Clemson student Daniel Rodriguez smoothly drove a lawn mower around a short and challenging course across the street from the Aiken Visitors Center and Train Depot on Wednesday.

“Actually, that’s the first time I’ve been on one of those tractors,” he said with a smile.

Rodriguez and about 20 other Clemson parks and recreation majors met with Glenn Parker, the city’s Parks, Recreation and Tourism director, and staff members to learn about their work. Rodriguez’s early story has been well-documented, the 24-year-old Army veteran spent 15 months in Iraq and a year in Afghanistan.

He didn’t get into it much on Wednesday, but Rodriguez has been profiled in such publications as The Washington Post, USA Today and more. In Afghanistan he was wounded, but survived a horrific firefight in 2009 and later received a Bronze Star. After his discharge, Rodriguez had to work hard to get through emotional issues. Last summer, he walked on to the Clemson football team and in December won the 2012 Discover Orange Bowl-FWAA Courage Award.

“You can’t let the horrors of war burden you without finding out what you enjoy,” he said. “For me, it’s football and getting my education.

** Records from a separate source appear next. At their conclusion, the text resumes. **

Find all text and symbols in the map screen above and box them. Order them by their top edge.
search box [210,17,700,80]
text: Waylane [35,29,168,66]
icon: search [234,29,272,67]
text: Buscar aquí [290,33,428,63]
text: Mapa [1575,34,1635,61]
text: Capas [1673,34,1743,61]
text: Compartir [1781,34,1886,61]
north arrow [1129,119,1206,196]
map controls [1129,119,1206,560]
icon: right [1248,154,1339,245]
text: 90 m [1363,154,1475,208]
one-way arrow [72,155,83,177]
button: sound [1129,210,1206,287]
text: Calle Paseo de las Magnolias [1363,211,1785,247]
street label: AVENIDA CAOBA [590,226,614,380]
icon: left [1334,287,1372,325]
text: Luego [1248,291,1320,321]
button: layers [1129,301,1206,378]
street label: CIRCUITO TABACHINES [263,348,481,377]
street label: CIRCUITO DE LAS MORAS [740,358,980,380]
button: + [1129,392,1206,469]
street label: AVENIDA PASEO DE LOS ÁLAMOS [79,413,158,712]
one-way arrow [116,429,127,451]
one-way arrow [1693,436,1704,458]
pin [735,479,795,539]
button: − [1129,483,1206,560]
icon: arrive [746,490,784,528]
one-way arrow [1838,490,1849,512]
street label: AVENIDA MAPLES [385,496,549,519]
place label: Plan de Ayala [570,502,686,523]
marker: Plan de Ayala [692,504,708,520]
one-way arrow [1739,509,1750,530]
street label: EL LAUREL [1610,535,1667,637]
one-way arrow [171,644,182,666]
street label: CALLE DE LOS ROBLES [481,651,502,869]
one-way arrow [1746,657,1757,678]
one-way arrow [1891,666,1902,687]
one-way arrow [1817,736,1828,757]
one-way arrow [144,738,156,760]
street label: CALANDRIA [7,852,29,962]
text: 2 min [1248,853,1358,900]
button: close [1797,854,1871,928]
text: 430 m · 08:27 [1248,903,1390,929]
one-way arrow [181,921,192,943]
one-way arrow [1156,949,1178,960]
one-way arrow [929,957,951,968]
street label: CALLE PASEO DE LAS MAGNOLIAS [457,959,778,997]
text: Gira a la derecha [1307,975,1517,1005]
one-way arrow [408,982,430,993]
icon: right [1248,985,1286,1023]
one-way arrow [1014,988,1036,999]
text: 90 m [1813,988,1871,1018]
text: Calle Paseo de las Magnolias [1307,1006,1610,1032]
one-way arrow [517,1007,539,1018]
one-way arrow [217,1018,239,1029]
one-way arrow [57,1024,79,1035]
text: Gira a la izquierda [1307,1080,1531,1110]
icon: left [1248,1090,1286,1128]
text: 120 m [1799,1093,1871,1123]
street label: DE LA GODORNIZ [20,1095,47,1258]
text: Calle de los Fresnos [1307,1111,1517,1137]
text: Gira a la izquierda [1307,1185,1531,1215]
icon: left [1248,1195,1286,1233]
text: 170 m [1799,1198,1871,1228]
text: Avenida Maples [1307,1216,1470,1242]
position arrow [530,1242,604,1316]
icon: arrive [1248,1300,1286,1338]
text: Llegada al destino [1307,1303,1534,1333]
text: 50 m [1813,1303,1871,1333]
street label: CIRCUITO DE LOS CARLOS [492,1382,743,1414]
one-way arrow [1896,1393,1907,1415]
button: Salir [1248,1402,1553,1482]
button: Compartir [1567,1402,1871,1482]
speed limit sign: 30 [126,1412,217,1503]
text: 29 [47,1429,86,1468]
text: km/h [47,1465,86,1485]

You realize life isn’t as hard as it seems. I’ve got nothing to complain about when men are overseas, fighting the war and putting their lives on the line.”

Rodriguez enjoyed the opportunity to meet with Parker and his staffers. He’s pleased with Clemson’s parks and recreation major and wants to give back to the community by training athletes and possibly starting a sports facility of his own.

For several years, Parker and others – Athletic Superintendent Jeff Metz, Recreation Superintendent Kim Coleman and Parks Superintendent Phil Berley – have hosted Clemson PRT undergraduates to give them a real-world understanding of the careers available and the work that staffers do.

The students, who also will visit Augusta and Columbia this week, made stops as Houndslake Country Club and its First Tee program, and Hitchcock Woods later in the day.

Parker and Metz also graduated from Clemson. Parker worked for the City of Orangeburg before coming to Aiken 29 years ago, moving his way up until his appointment as the department’s director in 2001.

“This (community trip) is something I didn’t do when I was at Clemson, so I like giving back to these students,” Parker said. “One of the neat things is doing the ‘rodeo’ with them – showing them the backside of the work we do, cutting fields and other things.”

Lauren Dimaio, a Clemson sophomore, is focusing her major on working with the elderly in a recreational setting. She came to the right place Tuesday, as Aiken’s PRT coordinates dozens of programs for seniors.

Corey Hinson’s emphasis is on tourism management.

“I’ve been interested in construction and worked for a contractor for a year and a half, doing home repairs,” he said. “It was fun on the backhoe today, but I’ve never driven one before.”